A Associação de Fabricantes para a Indústria Automóvel assinalou 60 anos em Ílhavo e defendeu a reindustrialização europeia assente em “competitividade, inovação e transição justa.
Encontro realizado em Ílhavo juntou indústria e Governo para debater os desafios estratégicos dos fornecedores da indústria automóvel, num momento marcado pela pressão competitiva global, pela transição energética e pela aceleração tecnológica.
A AFIA reuniu representantes da indústria e do Governo, num debate centrado em três temas críticos para o setor: reindustrialização europeia, inteligência artificial e descarbonização competitiva.
A sessão reforçou uma mensagem central: Portugal tem capacidade industrial, talento e empresas exportadoras, mas precisa de condições de enquadramento que permitam transformar inovação em competitividade, investimento e presença reforçada nas cadeias de valor globais.
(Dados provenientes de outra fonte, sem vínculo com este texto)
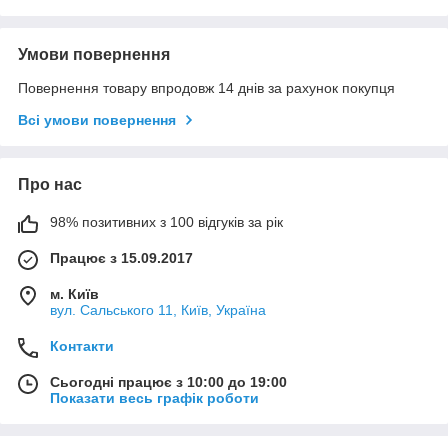
Умови повернення
Повернення товару впродовж 14 днів за рахунок покупця
Всі умови повернення
Про нас
98% позитивних з 100 відгуків за рік
Працює з 15.09.2017
м. Київ
вул. Сальського 11, Київ, Україна
Контакти
Сьогодні працює з 10:00 до 19:00
Показати весь графік роботи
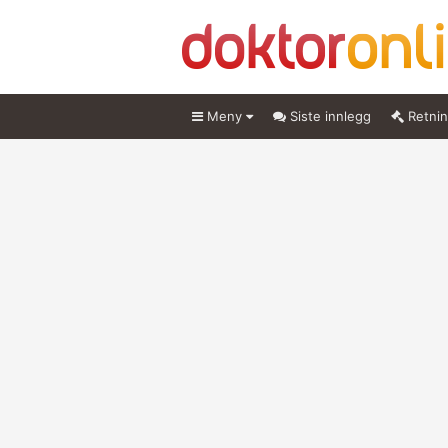
Meny
Siste innlegg
Retnin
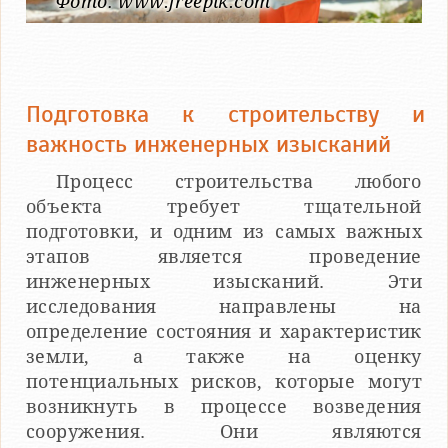
Фото: www.freepik.com
Подготовка к строительству и
важность инженерных изысканий
Процесс строительства любого
объекта требует тщательной
подготовки, и одним из самых важных
этапов является проведение
инженерных изысканий. Эти
исследования направлены на
определение состояния и характеристик
земли, а также на оценку
потенциальных рисков, которые могут
возникнуть в процессе возведения
сооружения. Они являются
Na abertura da sessão, José Couto, Presidente da AFIA, enquadrou o momento atual como uma fase decisiva para a indústria europeia e para os fornecedores da indústria automóvel.
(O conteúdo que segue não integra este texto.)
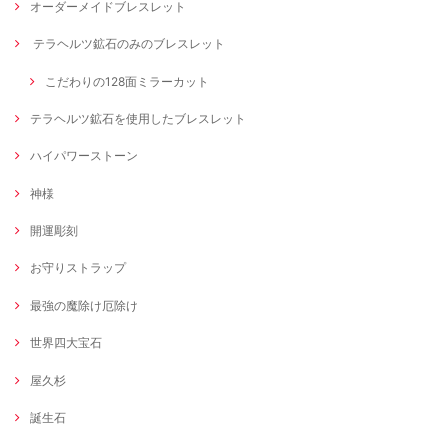
オーダーメイドブレスレット
テラヘルツ鉱石のみのブレスレット
こだわりの128面ミラーカット
テラヘルツ鉱石を使用したブレスレット
ハイパワーストーン
神様
開運彫刻
お守りストラップ
最強の魔除け厄除け
世界四大宝石
屋久杉
誕生石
“A Comissão Europeia percebeu que é tempo de deixar de ser reativa e de assumir o seu destino produtivo. O novo enquadramento europeu para a indústria representa uma oportunidade para reforçar a competitividade dos países europeus e criar condições para que a Europa concorra de forma mais eficaz à escala global”, afirmou.
O Presidente da AFIA sublinhou ainda que a resposta europeia deve passar por uma estratégia industrial mais robusta, capaz de valorizar o produto europeu e reforçar a autonomia produtiva.
“O Made in Europe significa reindustrialização e recuperação competitiva; para os fabricantes de componentes automóveis, pressupõe repensar estrategicamente as empresas e o chão de fábrica”, acrescentou.
A inteligência artificial foi um dos temas centrais da sessão, com a intervenção de Benjamim Vieira, Senior Partner da McKinsey & Company a destacar o impacto potencial da tecnologia na eficiência da cadeia produtiva.
Segundo a consultora, a IA pode representar uma oportunidade relevante para acelerar ganhos de produtividade, em áreas como engenharia, programação de robôs, supply chain, manutenção e pós-venda.
“Se as melhorias associadas à inteligência artificial forem adotadas, poderemos estar perante uma redução de custo de cerca de 3.000 a 3.500 euros por veículo, aproximadamente 25% do custo de um automóvel”, foi referido na sessão.
A dimensão energética e climática foi abordada por Joaquim Reis, Diretor da Fundação Repsol em Portugal, que defendeu uma transição descarbonizada, mas compatível com a segurança de abastecimento e com a competitividade industrial.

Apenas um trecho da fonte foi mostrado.